ただの一般人なら、即座に怯んで頷くであろう重圧。
が、青年は呑気に「うーん」と逡巡し、ぐるりと弧を描いた双眸を戻して、優雅に足を組んだ。
「国民を守るのは"国"の義務だ。そしてその方針は時々によって変わる。ただの"渡航者"である僕が、国政に口を挟むつもりはないからね。出来る限り表沙汰にならぬよう善処しよう。それと血の提供についても、喜んで協力させてもらう。一刻も早い"ウイルス撲滅"は、僕の願いでもあるからね」
「……そうですか」
あからさまな安堵を浮かべて微笑んだ八釼を、前のめりになった彼が「ただし」と制した。

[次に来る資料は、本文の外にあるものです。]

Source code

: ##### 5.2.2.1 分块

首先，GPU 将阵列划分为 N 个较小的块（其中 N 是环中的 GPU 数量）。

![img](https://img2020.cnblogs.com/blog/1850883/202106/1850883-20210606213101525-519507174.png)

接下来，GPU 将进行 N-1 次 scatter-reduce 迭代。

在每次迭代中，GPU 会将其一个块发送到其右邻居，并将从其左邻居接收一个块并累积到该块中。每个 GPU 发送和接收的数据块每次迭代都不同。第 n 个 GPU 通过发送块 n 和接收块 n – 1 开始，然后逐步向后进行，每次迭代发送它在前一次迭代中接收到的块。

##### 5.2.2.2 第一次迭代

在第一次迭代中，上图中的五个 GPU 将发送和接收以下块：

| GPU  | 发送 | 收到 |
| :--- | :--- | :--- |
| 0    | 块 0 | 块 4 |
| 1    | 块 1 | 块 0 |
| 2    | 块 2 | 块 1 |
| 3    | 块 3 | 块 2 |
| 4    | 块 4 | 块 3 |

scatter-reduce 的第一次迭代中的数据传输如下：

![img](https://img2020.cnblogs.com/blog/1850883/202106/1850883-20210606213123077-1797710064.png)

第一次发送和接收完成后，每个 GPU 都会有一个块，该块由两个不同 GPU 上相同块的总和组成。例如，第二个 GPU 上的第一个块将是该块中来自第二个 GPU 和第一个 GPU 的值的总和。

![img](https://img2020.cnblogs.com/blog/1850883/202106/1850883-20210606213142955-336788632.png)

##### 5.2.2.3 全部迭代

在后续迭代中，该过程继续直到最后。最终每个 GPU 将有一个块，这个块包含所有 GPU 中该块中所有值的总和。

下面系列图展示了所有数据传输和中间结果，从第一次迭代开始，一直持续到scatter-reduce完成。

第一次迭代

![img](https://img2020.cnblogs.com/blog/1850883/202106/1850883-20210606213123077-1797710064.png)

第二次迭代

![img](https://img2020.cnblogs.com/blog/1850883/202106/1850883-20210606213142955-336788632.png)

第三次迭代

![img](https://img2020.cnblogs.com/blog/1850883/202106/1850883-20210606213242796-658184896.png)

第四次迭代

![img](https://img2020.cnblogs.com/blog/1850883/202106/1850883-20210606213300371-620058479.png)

「条件を変えてもらおう。まず、衣食住の提供は必要としない。僕はやりたいようにやる。つまり、滞在中における"自由"を保障してほしい。つまり、"護衛"も不要だ。自分の身は自分で守るのでね」
「! しかし、"万が一"の際に何もしていなかったでは、国の
「もちろん。それと、衣食住はともかく護衛という名の"監視"を拒否されては、キミの進退に関わりかねないということもね」
「!」
八釼が目を見張る。図星。これで完全に主導権は、彼のものだ。
(……やはり一筋縄ではいかない、な)
思いながらも俺は沈黙を保ち、見守るに徹する。
意地悪気に口角をつり上げた彼が、「そこでだ」と背をソファーに埋めた。
おもむろに右腕を上げ、指をさした。俺だ。
楽し気に細んだ紫の瞳とかち合う。
は? え? ちょっとまて、かんっぺきに嫌な予感が――。
「巧人は表向き、"VC"向けの相談屋をしているのだろう? なら滞在中の間、彼の元で世話になりたい。これなら巧人という"護衛"の"監視"付きだ。どうだね。この条件で手を打たないか」
(いやいや、勘弁してくれ! 要人の護衛ってのはともかく、こんな厄介な相手を四六時中相手にするなんて――)
心中冷や汗。
無言ながらも必死に目で拒否を訴えようとして、八釼を見る。
と、彼は眉間に深い皺を刻んで、難しい顔のまま床を見つめていた。
考えているのだろう。そう、考えてくれているのだ。
俺一人の犠牲で成り立つ、きっと他の誰からなら即座に頷くであろうこの"取引"の是非を。
(……そういう人だもんなあ、八釼さん)
誰よりも真摯で、部下思いで、けれどしっかり策士で。
この人が居たから、今の俺がある。そしてきっと、これからも。
「……貴方様のご提案は、あまりに部下の負担が大きい。本件は一旦持ち帰らせて頂いて、また後日ご相談を――」
「いいですよ、八釼さん。その条件、飲みましょう」
「! だが、それではお前が」
「大丈夫です。二十四時間体制での護衛は経験がありますし、それに報告義務が少し増えるだけでしょう? 本人も"監視"されている自覚ありっていうなら、やりやすいですし。持ち帰って上と揉めている間に好き勝手されても困りますし、俺も、かの有名な"ヴァンパイアキラー"には興味があります」
「っ、しかし」
八釼の迷いを遮るように、彼が笑顔で起立した。
「そうこなくては。交渉成立だな。後は上手いこと説得しておいてくれ」
差し出された右手。八釼の「本当にいいのか」と問う瞳に、俺は大きく頷いた。
八釼はそれでも迷いを見せたが、腹をくくるかのようにきつく目を閉じてから、ゆっくりと手を差し出した。
傷ひとつない、やや節ばった掌に、歴戦の痕を残す肉厚な掌が応える。